--- Extract provided ---
--*--
Pikeminnow pursuit
By Allen Thomas
The Columbian
RUFUS, Ore. — Rick Farris cast the 3-ounce cannonball sinker and pearl Gitzit tube off the John Day Dam powerhouse into the roiling waters of the Columbia River. He bounced the offering almost 200 yards downstream before feeling the tug of a northern pikeminnow. Instinctively, he set the hook and slowly retrieved the line, fighting the fish and the strong and swirling current.
Farris winched the pikeminnow up the front of the powerhouse, unhooked it and marked the size of fish and time of catch on a tally sheet.
“I had 190 one week,” said Farris, a resident of The Dalles. “We were really cranking them out.”
Farris is a dam angler.
He’s part of a four-member crew paid hourly to fish from mid-May to mid-September off the front of The Dalles and John Day dams in the joint state-federal effort to reduce the pikeminnow population in the Columbia and Snake rivers.
Pikeminnows are effective predators of young salmon and steelhead migrating downstream. Eighty-two percent of young salmon and steelhead consumed by fish in the Columbia are taken by pikeminnow.
The dam anglers are an adjunct to a popular sport-reward program that pays sportsmen up to $8 per pikeminnow to remove the predators from the river.
Farris said he has a good job, but it can still be work, especially when the temperature on the powerhouse exceeds 100 degrees.
“It is a lot of fun until the last month when your legs are dead and your arms are tired,” he said. “It’s still fishing and it’s still fun, but bodies wear out.”
--*--
--- Entries provided ---

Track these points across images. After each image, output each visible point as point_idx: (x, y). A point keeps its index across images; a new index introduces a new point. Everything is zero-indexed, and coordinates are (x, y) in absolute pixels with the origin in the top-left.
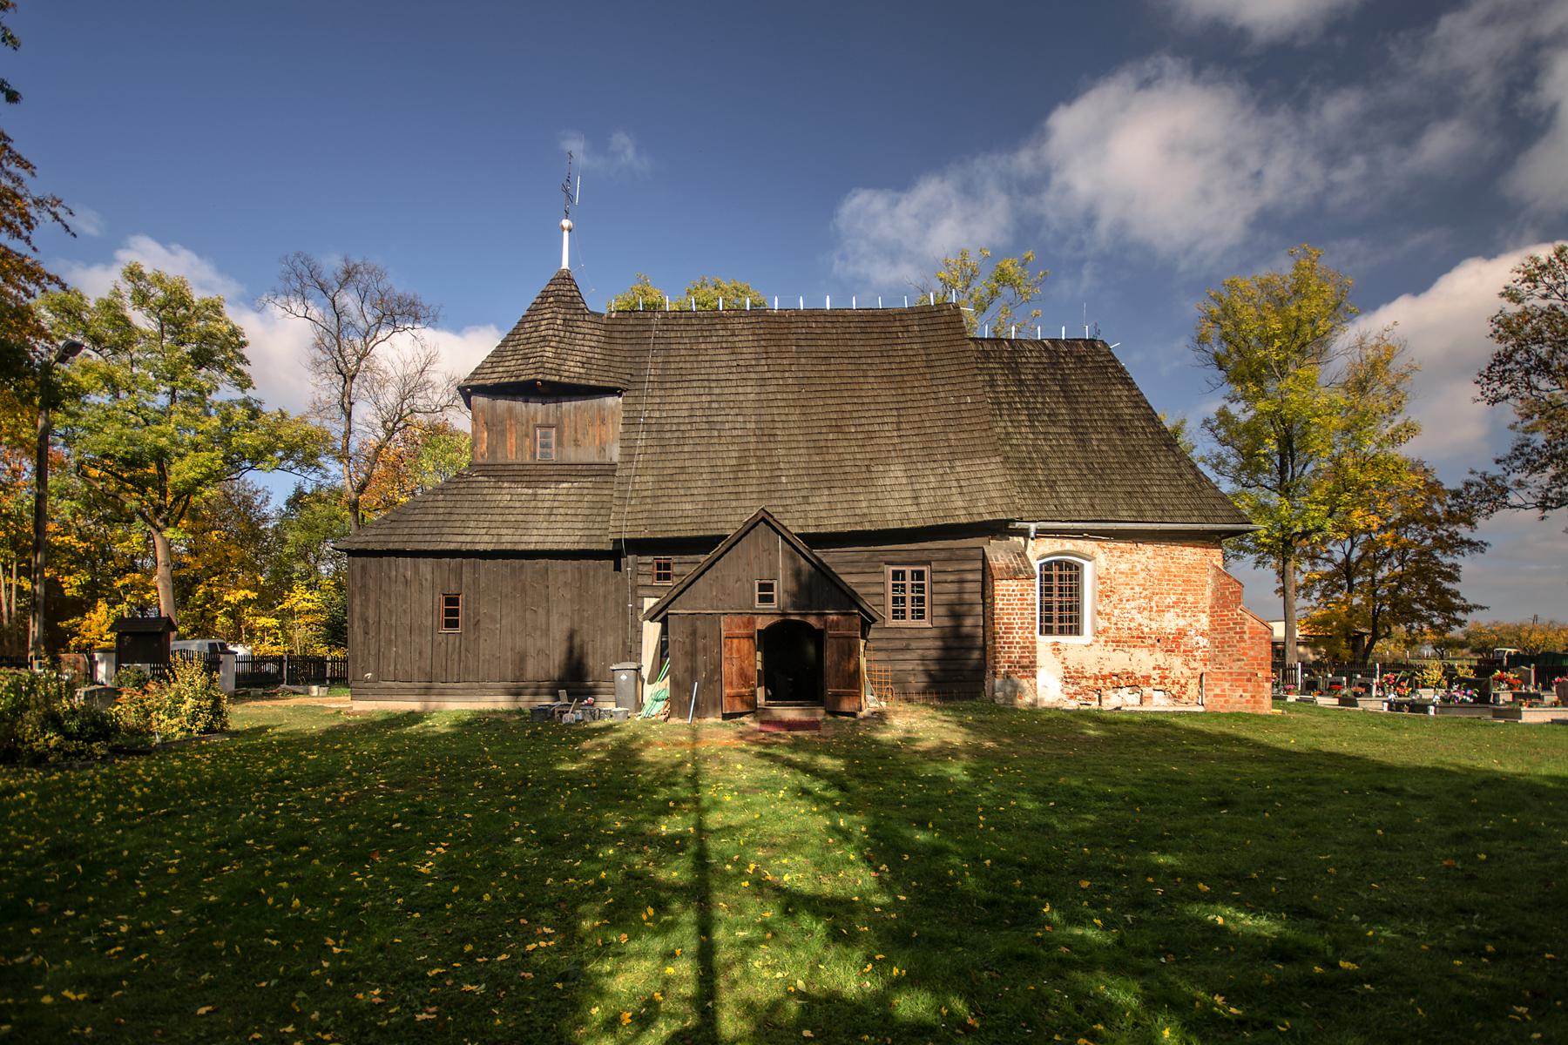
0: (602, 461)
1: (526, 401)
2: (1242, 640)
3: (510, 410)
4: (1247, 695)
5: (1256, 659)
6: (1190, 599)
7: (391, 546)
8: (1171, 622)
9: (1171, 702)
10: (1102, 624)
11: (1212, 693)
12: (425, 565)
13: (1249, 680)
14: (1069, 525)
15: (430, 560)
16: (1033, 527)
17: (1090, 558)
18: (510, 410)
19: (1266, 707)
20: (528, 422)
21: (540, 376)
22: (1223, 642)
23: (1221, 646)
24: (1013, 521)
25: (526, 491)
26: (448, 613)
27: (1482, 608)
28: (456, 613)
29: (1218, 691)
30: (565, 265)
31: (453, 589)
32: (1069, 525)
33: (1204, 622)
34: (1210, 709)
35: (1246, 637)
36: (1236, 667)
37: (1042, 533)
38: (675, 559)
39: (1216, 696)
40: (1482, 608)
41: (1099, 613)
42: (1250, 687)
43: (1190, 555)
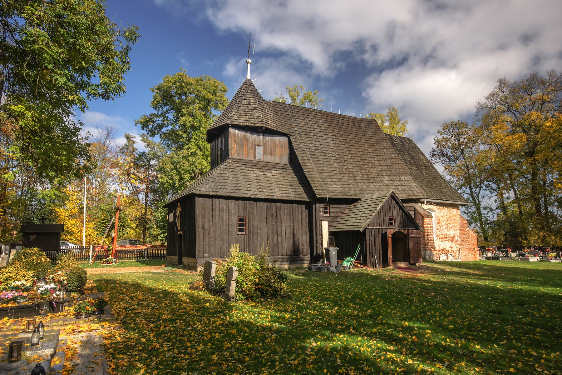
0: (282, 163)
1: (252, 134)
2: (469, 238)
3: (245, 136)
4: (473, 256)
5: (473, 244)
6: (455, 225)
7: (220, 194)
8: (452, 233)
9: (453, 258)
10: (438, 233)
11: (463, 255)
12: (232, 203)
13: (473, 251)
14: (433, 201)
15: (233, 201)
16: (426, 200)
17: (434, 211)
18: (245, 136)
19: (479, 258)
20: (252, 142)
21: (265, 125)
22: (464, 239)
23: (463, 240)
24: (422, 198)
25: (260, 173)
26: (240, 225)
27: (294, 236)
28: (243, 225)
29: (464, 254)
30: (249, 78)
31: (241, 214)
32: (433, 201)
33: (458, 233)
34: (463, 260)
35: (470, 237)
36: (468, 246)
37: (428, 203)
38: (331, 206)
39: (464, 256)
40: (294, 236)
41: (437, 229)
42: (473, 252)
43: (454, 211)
--*--
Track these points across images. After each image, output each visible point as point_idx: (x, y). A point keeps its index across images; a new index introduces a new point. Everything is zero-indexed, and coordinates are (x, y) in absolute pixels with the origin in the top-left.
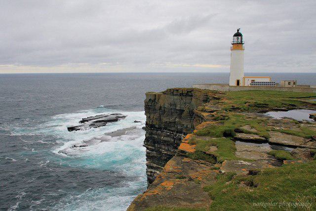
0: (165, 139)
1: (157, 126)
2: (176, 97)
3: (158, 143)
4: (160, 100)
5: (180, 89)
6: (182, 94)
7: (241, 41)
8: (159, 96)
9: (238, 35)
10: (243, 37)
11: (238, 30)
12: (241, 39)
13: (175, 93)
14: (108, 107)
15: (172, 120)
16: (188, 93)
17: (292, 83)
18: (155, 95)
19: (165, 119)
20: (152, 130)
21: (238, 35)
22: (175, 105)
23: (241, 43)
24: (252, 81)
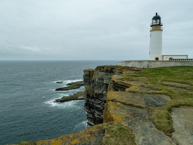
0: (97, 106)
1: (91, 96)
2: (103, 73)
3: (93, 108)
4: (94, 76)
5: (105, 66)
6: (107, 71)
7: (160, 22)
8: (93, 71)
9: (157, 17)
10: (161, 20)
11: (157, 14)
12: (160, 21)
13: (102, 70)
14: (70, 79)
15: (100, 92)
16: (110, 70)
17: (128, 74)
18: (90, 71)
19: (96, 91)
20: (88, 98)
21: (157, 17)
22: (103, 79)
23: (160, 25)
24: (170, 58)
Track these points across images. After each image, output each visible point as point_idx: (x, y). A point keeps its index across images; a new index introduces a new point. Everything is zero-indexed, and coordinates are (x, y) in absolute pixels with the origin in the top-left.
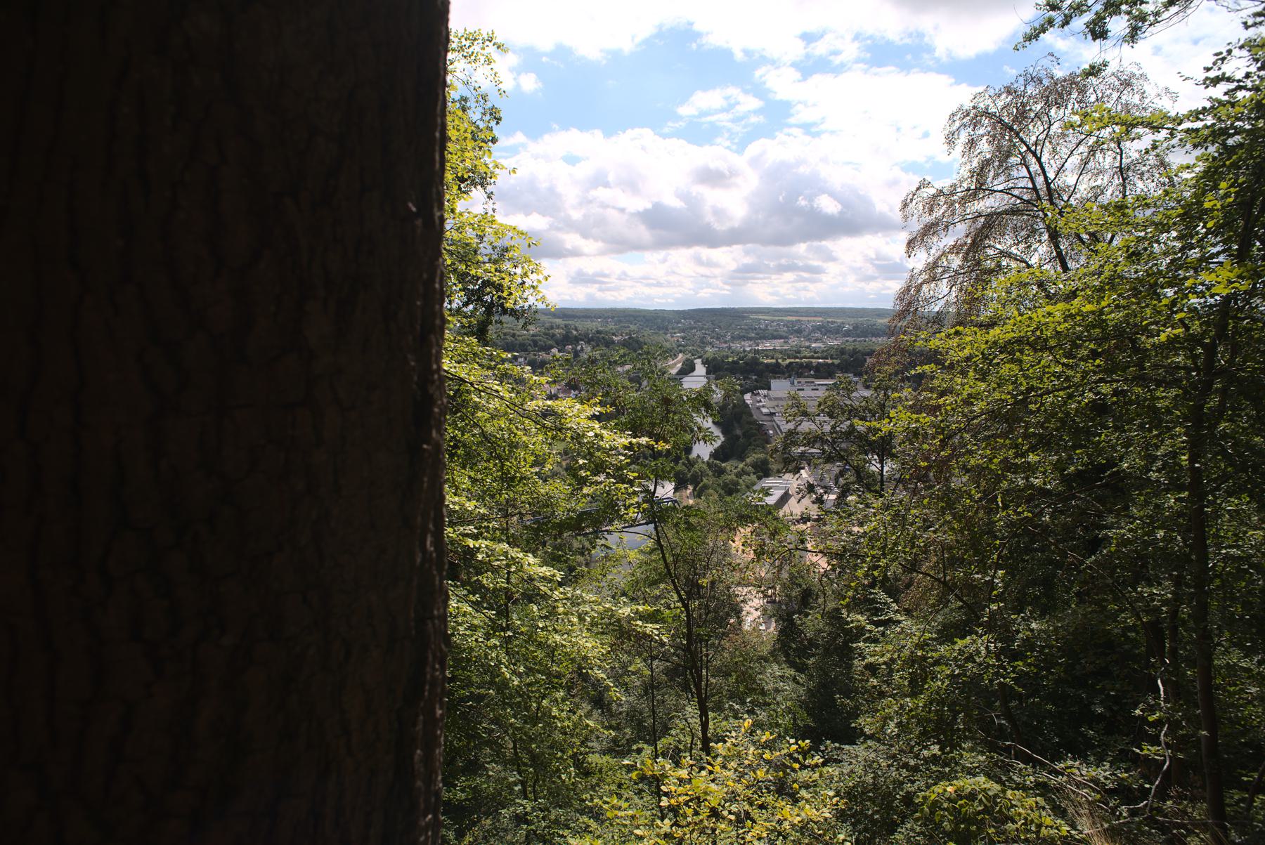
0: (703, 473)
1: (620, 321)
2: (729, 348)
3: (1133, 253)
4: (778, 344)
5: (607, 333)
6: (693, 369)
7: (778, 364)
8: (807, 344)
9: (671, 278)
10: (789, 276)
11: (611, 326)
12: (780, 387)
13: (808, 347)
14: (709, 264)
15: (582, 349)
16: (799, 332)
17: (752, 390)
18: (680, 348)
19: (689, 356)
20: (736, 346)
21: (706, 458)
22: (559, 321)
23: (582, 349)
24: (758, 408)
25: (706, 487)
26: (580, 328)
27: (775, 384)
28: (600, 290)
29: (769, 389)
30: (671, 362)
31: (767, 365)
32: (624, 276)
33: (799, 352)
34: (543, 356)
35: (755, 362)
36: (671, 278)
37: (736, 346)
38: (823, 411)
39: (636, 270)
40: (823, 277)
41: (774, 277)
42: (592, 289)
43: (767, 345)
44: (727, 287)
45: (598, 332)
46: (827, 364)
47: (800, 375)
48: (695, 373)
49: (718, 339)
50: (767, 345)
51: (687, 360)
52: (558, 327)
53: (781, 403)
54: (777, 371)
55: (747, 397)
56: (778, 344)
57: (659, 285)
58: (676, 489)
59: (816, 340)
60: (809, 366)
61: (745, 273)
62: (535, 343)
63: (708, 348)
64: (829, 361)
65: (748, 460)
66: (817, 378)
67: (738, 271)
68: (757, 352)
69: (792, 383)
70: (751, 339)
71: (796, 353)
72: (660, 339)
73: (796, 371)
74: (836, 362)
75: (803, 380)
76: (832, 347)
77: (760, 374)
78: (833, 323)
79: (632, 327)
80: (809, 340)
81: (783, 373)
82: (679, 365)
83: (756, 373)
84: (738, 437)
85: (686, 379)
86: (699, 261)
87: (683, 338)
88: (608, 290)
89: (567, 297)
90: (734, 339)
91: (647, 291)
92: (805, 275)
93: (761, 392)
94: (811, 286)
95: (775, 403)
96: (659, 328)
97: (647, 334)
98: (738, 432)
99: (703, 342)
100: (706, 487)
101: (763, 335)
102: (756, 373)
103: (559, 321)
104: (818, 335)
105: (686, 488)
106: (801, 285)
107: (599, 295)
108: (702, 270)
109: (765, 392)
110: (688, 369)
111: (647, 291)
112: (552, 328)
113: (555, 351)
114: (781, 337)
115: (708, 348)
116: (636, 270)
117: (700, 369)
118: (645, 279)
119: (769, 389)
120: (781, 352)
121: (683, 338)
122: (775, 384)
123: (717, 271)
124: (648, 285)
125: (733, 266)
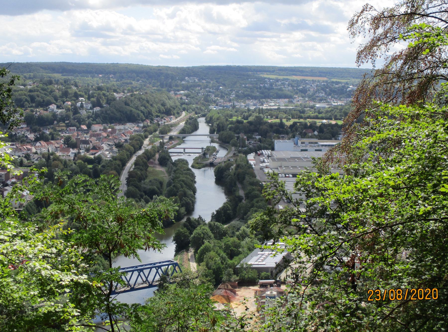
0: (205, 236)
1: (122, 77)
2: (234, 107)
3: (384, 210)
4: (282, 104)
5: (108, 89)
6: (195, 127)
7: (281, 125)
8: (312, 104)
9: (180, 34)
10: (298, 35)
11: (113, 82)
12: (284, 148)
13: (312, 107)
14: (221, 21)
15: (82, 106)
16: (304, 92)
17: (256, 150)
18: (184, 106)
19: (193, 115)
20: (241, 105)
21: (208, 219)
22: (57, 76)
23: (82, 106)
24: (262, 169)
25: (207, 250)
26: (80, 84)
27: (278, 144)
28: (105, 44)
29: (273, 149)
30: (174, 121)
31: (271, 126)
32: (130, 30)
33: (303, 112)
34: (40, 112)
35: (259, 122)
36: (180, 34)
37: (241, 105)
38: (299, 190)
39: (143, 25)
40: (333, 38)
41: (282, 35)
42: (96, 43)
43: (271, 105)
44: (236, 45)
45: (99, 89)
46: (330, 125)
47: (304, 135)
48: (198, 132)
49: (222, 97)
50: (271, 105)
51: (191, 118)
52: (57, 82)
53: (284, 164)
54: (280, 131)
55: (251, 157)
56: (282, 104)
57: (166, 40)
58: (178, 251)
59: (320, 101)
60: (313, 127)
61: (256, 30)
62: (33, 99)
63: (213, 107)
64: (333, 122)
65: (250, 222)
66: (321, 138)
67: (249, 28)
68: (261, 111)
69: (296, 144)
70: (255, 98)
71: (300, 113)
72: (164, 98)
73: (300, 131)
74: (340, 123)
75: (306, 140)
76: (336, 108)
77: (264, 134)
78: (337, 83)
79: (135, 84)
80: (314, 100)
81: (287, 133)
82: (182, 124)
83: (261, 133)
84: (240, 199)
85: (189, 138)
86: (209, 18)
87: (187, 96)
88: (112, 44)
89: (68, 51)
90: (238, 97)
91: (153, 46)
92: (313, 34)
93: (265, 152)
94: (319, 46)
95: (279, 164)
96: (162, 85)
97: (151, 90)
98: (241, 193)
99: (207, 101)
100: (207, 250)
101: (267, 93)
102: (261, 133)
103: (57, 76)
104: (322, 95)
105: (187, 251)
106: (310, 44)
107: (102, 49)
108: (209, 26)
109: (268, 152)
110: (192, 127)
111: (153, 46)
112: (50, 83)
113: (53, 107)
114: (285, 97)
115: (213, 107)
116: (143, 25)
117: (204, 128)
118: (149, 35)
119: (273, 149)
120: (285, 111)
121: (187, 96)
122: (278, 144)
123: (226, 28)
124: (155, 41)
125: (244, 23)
--*--
--- What to do ---
- 1) Please repeat the pikeminnow article word for word, starting at "Pikeminnows are effective" and ending at "taken by pikeminnow.".
- 2) Does the pikeminnow article agree with each statement? (a) Farris works on a crew of four. (b) The sport-reward program pays up to $10 per pikeminnow. (c) The dam anglers fish from mid-May to mid-September. For each, answer yes or no and quote the deciding words.

--- In response ---
- 1)
Pikeminnows are effective predators of young salmon and steelhead migrating downstream. Eighty-two percent of young salmon and steelhead consumed by fish in the Columbia are taken by pikeminnow.

- 2)
(a) Yes: "He’s part of a four-member crew paid hourly"
(b) No: "pays sportsmen up to $8 per pikeminnow"
(c) Yes: "to fish from mid-May to mid-September"